## PROBLEM STATEMENT
An exact copy of every record is required.

### PROVIDED ENTRIES

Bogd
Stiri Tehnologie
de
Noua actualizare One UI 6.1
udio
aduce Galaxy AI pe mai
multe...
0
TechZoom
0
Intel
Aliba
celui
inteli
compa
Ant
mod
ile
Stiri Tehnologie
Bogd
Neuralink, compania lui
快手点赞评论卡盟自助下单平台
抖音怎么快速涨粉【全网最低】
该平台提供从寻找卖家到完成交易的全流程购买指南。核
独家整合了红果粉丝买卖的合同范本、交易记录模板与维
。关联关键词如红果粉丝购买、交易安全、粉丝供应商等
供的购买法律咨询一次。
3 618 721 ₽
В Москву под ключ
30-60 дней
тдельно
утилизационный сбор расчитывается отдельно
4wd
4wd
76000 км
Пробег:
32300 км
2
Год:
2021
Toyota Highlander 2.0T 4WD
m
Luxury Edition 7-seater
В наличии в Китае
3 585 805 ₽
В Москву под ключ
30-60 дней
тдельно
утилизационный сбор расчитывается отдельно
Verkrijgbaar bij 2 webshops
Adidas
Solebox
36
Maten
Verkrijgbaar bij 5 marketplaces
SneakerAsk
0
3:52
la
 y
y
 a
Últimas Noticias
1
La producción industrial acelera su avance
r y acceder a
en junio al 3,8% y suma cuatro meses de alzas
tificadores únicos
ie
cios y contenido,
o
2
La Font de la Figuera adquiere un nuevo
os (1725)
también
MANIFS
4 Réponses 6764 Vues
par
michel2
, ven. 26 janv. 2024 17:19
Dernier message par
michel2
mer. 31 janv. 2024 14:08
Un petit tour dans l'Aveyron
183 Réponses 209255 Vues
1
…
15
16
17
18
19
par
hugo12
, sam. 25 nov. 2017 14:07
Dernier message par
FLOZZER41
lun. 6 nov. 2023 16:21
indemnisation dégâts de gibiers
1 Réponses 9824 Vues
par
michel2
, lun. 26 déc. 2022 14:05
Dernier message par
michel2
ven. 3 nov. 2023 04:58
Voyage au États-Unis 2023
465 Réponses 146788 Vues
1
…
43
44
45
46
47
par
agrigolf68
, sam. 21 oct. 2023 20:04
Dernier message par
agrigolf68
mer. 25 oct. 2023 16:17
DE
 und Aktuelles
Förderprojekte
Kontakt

######

## TASK RESPONSE
Bogd
Stiri Tehnologie
de
Noua actualizare One UI 6.1
udio
aduce Galaxy AI pe mai
multe...
0
TechZoom
0
Intel
Aliba
celui
inteli
compa
Ant
mod
ile
Stiri Tehnologie
Bogd
Neuralink, compania lui
快手点赞评论卡盟自助下单平台
抖音怎么快速涨粉【全网最低】
该平台提供从寻找卖家到完成交易的全流程购买指南。核
独家整合了红果粉丝买卖的合同范本、交易记录模板与维
。关联关键词如红果粉丝购买、交易安全、粉丝供应商等
供的购买法律咨询一次。
3 618 721 ₽
В Москву под ключ
30-60 дней
тдельно
утилизационный сбор расчитывается отдельно
4wd
4wd
76000 км
Пробег:
32300 км
2
Год:
2021
Toyota Highlander 2.0T 4WD
m
Luxury Edition 7-seater
В наличии в Китае
3 585 805 ₽
В Москву под ключ
30-60 дней
тдельно
утилизационный сбор расчитывается отдельно
Verkrijgbaar bij 2 webshops
Adidas
Solebox
36
Maten
Verkrijgbaar bij 5 marketplaces
SneakerAsk
0
3:52
la
 y
y
 a
Últimas Noticias
1
La producción industrial acelera su avance
r y acceder a
en junio al 3,8% y suma cuatro meses de alzas
tificadores únicos
ie
cios y contenido,
o
2
La Font de la Figuera adquiere un nuevo
os (1725)
también
MANIFS
4 Réponses 6764 Vues
par
michel2
, ven. 26 janv. 2024 17:19
Dernier message par
michel2
mer. 31 janv. 2024 14:08
Un petit tour dans l'Aveyron
183 Réponses 209255 Vues
1
…
15
16
17
18
19
par
hugo12
, sam. 25 nov. 2017 14:07
Dernier message par
FLOZZER41
lun. 6 nov. 2023 16:21
indemnisation dégâts de gibiers
1 Réponses 9824 Vues
par
michel2
, lun. 26 déc. 2022 14:05
Dernier message par
michel2
ven. 3 nov. 2023 04:58
Voyage au États-Unis 2023
465 Réponses 146788 Vues
1
…
43
44
45
46
47
par
agrigolf68
, sam. 21 oct. 2023 20:04
Dernier message par
agrigolf68
mer. 25 oct. 2023 16:17
DE
 und Aktuelles
Förderprojekte
Kontakt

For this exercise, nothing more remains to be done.